(INPUT FOR THIS TASK Opens)

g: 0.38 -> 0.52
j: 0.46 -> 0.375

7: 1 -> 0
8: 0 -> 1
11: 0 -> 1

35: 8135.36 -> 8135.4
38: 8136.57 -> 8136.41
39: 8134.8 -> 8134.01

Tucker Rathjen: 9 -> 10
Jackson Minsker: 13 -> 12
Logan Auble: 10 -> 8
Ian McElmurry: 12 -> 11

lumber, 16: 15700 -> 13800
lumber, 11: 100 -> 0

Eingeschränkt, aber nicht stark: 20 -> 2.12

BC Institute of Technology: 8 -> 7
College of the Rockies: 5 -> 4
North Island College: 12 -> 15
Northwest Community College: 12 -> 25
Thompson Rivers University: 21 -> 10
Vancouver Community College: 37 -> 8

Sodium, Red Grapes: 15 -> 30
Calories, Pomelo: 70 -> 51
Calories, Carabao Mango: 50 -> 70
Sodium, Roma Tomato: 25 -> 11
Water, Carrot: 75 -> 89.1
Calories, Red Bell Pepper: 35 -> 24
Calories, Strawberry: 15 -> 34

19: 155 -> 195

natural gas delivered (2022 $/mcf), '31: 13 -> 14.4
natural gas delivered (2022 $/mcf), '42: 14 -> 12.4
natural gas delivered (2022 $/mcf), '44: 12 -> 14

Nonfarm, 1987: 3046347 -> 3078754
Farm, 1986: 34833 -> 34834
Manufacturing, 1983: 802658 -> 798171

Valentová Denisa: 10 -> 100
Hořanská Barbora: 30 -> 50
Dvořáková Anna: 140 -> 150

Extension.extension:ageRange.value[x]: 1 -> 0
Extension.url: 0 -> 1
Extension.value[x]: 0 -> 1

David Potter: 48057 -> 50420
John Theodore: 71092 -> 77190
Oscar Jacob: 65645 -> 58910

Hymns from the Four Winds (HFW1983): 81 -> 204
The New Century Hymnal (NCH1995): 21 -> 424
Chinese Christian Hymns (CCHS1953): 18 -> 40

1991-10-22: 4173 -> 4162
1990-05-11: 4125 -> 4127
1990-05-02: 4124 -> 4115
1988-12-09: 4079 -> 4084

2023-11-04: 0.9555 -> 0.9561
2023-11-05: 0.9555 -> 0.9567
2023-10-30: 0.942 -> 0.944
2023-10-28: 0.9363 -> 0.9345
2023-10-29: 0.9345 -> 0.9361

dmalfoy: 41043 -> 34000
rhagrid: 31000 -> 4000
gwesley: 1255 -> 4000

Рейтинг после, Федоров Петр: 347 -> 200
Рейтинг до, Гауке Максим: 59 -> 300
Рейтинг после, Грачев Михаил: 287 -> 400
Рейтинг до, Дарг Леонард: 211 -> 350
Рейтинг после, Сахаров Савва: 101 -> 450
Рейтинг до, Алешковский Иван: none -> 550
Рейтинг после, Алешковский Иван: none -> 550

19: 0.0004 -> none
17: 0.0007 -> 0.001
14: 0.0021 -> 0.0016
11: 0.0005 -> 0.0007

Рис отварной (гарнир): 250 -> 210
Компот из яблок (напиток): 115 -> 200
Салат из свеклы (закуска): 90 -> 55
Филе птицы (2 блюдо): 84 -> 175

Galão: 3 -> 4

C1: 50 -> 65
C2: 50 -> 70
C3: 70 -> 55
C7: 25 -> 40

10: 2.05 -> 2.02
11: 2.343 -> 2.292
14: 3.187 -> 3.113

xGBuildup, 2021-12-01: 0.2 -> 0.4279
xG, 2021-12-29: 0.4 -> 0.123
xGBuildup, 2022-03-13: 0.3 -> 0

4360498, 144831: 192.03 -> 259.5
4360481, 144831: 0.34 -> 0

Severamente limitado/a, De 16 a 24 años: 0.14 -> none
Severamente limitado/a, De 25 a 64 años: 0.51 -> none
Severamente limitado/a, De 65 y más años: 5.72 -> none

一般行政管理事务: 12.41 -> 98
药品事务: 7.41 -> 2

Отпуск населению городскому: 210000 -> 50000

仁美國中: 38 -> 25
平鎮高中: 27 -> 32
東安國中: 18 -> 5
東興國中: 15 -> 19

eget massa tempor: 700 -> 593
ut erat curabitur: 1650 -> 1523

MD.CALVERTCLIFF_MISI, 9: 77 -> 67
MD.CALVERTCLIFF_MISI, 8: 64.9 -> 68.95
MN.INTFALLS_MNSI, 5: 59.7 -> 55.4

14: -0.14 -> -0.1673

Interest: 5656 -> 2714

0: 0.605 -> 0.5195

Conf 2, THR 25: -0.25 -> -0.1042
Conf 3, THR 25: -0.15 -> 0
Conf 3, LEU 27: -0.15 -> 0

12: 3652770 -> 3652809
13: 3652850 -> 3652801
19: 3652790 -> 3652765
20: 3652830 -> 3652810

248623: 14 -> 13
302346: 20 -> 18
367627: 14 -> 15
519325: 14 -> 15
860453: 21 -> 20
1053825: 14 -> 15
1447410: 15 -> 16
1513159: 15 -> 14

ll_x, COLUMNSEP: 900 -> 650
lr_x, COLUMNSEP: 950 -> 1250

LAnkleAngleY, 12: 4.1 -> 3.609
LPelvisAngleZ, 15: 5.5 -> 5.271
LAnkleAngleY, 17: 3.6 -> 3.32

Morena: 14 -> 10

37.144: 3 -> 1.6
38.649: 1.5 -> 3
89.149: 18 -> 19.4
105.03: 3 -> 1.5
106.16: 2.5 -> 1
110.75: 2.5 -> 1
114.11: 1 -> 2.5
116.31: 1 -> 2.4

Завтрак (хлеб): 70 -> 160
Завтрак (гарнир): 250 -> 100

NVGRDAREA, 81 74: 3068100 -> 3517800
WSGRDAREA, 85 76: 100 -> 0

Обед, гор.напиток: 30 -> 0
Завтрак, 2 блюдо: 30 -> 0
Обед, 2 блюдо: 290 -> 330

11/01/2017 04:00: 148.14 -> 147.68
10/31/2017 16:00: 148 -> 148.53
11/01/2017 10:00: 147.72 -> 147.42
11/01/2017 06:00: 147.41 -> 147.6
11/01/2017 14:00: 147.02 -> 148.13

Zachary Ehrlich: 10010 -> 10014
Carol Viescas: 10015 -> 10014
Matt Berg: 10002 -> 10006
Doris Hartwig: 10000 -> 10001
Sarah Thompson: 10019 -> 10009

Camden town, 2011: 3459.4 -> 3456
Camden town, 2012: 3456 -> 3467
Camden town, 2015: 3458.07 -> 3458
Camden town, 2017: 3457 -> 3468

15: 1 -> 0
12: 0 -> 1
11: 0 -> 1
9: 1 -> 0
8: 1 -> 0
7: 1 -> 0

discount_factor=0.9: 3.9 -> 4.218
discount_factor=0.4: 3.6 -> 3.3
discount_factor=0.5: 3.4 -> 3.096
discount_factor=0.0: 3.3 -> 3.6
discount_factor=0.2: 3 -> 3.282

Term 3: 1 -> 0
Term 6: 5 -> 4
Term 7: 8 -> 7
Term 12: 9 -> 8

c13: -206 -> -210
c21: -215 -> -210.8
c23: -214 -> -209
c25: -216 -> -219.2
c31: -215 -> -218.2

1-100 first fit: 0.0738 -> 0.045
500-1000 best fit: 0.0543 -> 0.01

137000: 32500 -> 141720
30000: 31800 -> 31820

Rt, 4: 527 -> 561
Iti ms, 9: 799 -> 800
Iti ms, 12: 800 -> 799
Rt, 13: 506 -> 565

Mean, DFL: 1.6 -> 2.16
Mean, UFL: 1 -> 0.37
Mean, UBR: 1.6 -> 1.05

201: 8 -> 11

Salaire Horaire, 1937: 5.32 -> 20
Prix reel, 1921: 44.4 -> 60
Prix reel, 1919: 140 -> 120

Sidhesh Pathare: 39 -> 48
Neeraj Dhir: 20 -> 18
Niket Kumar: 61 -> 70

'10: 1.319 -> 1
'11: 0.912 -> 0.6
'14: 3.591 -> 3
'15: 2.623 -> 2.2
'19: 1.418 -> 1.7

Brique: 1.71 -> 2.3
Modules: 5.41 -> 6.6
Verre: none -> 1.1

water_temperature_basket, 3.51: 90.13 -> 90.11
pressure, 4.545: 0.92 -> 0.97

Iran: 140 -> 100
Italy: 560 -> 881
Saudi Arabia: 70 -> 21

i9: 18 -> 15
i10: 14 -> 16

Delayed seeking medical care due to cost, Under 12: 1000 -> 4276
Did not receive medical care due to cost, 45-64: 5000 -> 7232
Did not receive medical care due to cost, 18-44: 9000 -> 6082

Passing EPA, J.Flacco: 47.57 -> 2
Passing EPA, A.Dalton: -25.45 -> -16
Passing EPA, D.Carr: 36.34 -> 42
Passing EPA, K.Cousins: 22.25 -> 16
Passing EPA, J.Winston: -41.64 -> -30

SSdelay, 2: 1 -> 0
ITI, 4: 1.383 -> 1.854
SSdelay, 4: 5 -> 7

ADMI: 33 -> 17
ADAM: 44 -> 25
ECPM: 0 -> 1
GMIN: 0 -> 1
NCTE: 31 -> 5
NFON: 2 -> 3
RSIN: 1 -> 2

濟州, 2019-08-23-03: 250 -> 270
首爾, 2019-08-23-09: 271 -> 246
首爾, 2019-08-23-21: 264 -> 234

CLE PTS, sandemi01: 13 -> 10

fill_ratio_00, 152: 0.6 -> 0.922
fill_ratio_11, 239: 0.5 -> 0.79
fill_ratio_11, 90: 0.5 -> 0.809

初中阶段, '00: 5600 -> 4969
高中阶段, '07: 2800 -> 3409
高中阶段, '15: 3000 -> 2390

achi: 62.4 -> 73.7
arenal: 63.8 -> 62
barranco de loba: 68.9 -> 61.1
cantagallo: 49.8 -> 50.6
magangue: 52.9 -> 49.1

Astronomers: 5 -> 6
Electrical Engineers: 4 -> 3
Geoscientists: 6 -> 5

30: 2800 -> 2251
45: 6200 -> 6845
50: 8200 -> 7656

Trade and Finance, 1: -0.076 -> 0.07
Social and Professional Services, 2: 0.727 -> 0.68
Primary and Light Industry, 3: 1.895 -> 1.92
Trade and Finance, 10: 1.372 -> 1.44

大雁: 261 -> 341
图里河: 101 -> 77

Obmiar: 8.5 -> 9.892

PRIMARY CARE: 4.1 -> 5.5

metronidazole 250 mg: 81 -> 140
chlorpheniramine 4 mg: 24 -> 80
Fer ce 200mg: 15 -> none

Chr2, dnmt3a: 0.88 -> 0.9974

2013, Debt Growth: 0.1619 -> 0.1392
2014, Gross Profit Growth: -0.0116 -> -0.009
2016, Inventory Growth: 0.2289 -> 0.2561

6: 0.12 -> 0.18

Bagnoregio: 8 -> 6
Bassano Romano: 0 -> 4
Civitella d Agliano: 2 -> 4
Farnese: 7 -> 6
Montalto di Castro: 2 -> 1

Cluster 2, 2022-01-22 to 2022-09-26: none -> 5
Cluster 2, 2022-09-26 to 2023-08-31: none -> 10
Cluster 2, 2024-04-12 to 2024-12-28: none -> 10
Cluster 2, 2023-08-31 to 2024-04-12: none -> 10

(INPUT FOR THIS TASK Closes)

_TASK TO CARRY OUT_: Your task is to restate, word for word, the lines from the beginning of the records to the line with "C7: 25 -> 40", inclusive.

_ANSWER BOX_:
g: 0.38 -> 0.52
j: 0.46 -> 0.375

7: 1 -> 0
8: 0 -> 1
11: 0 -> 1

35: 8135.36 -> 8135.4
38: 8136.57 -> 8136.41
39: 8134.8 -> 8134.01

Tucker Rathjen: 9 -> 10
Jackson Minsker: 13 -> 12
Logan Auble: 10 -> 8
Ian McElmurry: 12 -> 11

lumber, 16: 15700 -> 13800
lumber, 11: 100 -> 0

Eingeschränkt, aber nicht stark: 20 -> 2.12

BC Institute of Technology: 8 -> 7
College of the Rockies: 5 -> 4
North Island College: 12 -> 15
Northwest Community College: 12 -> 25
Thompson Rivers University: 21 -> 10
Vancouver Community College: 37 -> 8

Sodium, Red Grapes: 15 -> 30
Calories, Pomelo: 70 -> 51
Calories, Carabao Mango: 50 -> 70
Sodium, Roma Tomato: 25 -> 11
Water, Carrot: 75 -> 89.1
Calories, Red Bell Pepper: 35 -> 24
Calories, Strawberry: 15 -> 34

19: 155 -> 195

natural gas delivered (2022 $/mcf), '31: 13 -> 14.4
natural gas delivered (2022 $/mcf), '42: 14 -> 12.4
natural gas delivered (2022 $/mcf), '44: 12 -> 14

Nonfarm, 1987: 3046347 -> 3078754
Farm, 1986: 34833 -> 34834
Manufacturing, 1983: 802658 -> 798171

Valentová Denisa: 10 -> 100
Hořanská Barbora: 30 -> 50
Dvořáková Anna: 140 -> 150

Extension.extension:ageRange.value[x]: 1 -> 0
Extension.url: 0 -> 1
Extension.value[x]: 0 -> 1

David Potter: 48057 -> 50420
John Theodore: 71092 -> 77190
Oscar Jacob: 65645 -> 58910

Hymns from the Four Winds (HFW1983): 81 -> 204
The New Century Hymnal (NCH1995): 21 -> 424
Chinese Christian Hymns (CCHS1953): 18 -> 40

1991-10-22: 4173 -> 4162
1990-05-11: 4125 -> 4127
1990-05-02: 4124 -> 4115
1988-12-09: 4079 -> 4084

2023-11-04: 0.9555 -> 0.9561
2023-11-05: 0.9555 -> 0.9567
2023-10-30: 0.942 -> 0.944
2023-10-28: 0.9363 -> 0.9345
2023-10-29: 0.9345 -> 0.9361

dmalfoy: 41043 -> 34000
rhagrid: 31000 -> 4000
gwesley: 1255 -> 4000

Рейтинг после, Федоров Петр: 347 -> 200
Рейтинг до, Гауке Максим: 59 -> 300
Рейтинг после, Грачев Михаил: 287 -> 400
Рейтинг до, Дарг Леонард: 211 -> 350
Рейтинг после, Сахаров Савва: 101 -> 450
Рейтинг до, Алешковский Иван: none -> 550
Рейтинг после, Алешковский Иван: none -> 550

19: 0.0004 -> none
17: 0.0007 -> 0.001
14: 0.0021 -> 0.0016
11: 0.0005 -> 0.0007

Рис отварной (гарнир): 250 -> 210
Компот из яблок (напиток): 115 -> 200
Салат из свеклы (закуска): 90 -> 55
Филе птицы (2 блюдо): 84 -> 175

Galão: 3 -> 4

C1: 50 -> 65
C2: 50 -> 70
C3: 70 -> 55
C7: 25 -> 40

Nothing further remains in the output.